(Data records)
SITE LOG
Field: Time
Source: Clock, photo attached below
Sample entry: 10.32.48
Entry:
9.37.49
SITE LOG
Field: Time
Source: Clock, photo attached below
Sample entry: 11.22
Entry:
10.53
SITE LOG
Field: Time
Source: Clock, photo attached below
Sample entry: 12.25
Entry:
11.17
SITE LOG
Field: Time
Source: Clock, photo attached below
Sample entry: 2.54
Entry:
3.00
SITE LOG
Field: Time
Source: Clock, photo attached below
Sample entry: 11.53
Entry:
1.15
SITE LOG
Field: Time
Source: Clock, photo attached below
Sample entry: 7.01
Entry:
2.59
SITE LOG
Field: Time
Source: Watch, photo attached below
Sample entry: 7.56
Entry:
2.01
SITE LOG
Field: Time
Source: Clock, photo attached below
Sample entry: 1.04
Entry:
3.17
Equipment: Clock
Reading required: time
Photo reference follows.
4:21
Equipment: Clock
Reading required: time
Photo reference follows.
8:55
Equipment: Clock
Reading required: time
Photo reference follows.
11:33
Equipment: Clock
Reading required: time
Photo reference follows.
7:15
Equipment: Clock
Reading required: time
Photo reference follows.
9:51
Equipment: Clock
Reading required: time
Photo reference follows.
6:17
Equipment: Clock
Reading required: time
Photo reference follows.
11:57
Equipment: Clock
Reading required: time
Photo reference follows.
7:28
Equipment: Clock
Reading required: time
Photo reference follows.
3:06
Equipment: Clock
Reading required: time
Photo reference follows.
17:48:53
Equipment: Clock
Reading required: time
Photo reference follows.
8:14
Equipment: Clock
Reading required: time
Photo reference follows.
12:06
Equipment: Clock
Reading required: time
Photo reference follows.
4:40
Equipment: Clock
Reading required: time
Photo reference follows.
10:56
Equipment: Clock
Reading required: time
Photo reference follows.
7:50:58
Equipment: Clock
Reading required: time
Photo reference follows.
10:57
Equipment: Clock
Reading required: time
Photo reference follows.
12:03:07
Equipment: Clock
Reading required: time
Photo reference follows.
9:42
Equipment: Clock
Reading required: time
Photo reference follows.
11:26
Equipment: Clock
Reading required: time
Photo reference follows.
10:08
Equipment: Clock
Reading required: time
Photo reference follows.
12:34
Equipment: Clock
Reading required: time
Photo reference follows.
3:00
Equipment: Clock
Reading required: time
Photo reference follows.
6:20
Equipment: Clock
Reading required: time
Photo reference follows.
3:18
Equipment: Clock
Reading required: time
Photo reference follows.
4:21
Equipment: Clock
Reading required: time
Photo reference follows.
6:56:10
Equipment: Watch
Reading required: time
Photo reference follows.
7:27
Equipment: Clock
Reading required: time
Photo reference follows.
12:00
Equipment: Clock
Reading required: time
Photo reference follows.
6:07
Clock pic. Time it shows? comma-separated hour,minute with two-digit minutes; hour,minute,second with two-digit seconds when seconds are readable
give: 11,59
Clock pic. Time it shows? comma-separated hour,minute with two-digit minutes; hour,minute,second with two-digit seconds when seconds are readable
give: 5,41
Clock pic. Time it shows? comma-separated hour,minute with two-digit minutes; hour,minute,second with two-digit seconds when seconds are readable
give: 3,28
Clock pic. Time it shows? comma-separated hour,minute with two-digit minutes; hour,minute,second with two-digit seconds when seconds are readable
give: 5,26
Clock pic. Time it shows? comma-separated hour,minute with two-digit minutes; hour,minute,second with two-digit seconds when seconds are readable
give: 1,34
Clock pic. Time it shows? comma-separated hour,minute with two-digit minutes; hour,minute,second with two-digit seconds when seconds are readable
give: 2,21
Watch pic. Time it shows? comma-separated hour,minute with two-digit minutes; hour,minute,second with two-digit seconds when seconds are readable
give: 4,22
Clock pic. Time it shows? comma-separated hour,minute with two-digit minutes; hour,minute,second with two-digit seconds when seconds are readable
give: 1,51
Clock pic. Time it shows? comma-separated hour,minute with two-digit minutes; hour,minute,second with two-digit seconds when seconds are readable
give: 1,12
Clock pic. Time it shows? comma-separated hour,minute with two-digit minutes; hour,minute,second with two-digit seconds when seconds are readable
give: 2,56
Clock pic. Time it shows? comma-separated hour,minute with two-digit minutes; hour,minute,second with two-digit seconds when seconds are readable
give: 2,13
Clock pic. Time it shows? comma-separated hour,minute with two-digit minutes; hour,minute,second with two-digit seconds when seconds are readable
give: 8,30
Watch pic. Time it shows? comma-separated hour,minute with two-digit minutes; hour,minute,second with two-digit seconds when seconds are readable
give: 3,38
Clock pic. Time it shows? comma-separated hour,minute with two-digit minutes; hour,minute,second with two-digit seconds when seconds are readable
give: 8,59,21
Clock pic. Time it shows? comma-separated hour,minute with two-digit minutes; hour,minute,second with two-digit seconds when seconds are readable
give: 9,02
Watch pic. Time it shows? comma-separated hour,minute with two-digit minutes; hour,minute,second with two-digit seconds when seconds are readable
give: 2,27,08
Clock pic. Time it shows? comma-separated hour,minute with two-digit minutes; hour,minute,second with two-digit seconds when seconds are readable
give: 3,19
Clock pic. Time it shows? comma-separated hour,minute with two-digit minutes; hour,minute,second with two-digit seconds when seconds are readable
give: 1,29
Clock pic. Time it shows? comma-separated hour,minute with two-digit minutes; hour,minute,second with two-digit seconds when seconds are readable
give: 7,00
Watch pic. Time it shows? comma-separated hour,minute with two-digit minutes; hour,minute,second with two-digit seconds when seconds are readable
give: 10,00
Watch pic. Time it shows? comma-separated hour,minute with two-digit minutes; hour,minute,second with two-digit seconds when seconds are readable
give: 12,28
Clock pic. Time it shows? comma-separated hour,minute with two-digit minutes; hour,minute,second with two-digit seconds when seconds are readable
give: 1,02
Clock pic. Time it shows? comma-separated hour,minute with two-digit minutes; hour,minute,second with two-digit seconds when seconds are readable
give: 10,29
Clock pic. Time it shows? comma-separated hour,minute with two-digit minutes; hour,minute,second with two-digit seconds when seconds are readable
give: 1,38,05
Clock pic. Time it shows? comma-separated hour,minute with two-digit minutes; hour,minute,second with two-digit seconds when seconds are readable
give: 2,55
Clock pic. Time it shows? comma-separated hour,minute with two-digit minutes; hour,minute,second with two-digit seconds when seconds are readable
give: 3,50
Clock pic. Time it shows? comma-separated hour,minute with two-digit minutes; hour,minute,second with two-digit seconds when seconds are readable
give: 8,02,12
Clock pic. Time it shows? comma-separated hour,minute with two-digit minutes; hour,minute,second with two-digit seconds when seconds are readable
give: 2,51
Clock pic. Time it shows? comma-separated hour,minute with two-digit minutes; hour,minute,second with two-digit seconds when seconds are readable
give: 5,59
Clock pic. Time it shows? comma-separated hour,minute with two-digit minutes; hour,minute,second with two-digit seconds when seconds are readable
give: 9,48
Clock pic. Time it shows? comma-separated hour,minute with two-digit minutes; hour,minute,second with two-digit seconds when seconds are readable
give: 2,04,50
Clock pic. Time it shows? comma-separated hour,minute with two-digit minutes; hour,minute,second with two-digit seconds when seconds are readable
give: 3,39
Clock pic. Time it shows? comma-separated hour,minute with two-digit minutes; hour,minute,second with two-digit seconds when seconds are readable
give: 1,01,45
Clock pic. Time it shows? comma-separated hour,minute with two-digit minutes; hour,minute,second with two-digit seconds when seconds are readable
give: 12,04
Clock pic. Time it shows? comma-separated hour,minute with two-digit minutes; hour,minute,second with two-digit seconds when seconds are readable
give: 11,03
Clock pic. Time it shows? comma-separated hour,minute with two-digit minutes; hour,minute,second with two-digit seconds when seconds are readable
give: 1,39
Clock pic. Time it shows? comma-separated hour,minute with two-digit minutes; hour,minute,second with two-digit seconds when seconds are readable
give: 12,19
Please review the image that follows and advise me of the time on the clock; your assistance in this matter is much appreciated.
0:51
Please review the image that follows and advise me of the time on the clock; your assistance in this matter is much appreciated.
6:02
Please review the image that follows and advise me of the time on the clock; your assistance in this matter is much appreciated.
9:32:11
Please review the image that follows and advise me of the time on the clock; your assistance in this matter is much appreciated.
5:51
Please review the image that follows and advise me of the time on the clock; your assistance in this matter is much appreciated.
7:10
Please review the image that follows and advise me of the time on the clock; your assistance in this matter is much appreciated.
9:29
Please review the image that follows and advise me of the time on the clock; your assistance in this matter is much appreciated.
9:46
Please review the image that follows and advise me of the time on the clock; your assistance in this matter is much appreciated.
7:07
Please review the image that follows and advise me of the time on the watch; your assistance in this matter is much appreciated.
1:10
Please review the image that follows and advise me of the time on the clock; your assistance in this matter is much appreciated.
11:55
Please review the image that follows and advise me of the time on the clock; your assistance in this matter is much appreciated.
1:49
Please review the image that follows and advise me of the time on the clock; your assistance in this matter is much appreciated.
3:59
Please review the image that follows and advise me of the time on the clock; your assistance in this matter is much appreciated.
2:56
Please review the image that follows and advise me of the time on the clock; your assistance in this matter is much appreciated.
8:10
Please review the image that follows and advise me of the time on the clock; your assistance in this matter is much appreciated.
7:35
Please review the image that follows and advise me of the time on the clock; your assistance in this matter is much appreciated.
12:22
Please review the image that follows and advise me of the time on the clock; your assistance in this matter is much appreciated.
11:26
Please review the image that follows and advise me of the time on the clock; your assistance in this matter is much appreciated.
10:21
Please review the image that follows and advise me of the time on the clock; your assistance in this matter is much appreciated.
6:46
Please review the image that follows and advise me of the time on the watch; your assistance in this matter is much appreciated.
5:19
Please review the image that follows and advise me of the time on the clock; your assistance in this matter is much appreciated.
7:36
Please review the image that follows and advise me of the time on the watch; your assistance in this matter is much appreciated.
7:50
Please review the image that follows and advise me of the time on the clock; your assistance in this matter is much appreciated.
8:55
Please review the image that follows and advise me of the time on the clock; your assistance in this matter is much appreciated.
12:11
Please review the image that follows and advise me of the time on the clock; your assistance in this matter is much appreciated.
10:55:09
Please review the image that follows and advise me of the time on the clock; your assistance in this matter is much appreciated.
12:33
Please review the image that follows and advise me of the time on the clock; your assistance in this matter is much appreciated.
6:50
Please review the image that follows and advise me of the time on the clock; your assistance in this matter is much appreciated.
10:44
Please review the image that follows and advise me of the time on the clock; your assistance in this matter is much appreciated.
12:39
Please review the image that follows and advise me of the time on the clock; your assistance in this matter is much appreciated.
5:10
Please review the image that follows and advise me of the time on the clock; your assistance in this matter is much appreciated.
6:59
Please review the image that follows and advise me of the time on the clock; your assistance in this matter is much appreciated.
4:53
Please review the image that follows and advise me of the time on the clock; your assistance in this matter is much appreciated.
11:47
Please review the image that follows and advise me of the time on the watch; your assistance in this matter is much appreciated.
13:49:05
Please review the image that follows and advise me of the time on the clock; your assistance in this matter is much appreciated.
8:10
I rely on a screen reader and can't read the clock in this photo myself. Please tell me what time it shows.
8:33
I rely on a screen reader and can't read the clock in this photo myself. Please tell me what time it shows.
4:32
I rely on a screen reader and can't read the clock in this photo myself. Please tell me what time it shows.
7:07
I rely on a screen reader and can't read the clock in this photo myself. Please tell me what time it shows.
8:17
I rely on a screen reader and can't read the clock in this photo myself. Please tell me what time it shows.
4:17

## [Goal of the exercise]
Report each line above that contains the string "Sample", copying the whole line.

## [Written response]
Sample entry: 10.32.48
Sample entry: 11.22
Sample entry: 12.25
Sample entry: 2.54
Sample entry: 11.53
Sample entry: 7.01
Sample entry: 7.56
Sample entry: 1.04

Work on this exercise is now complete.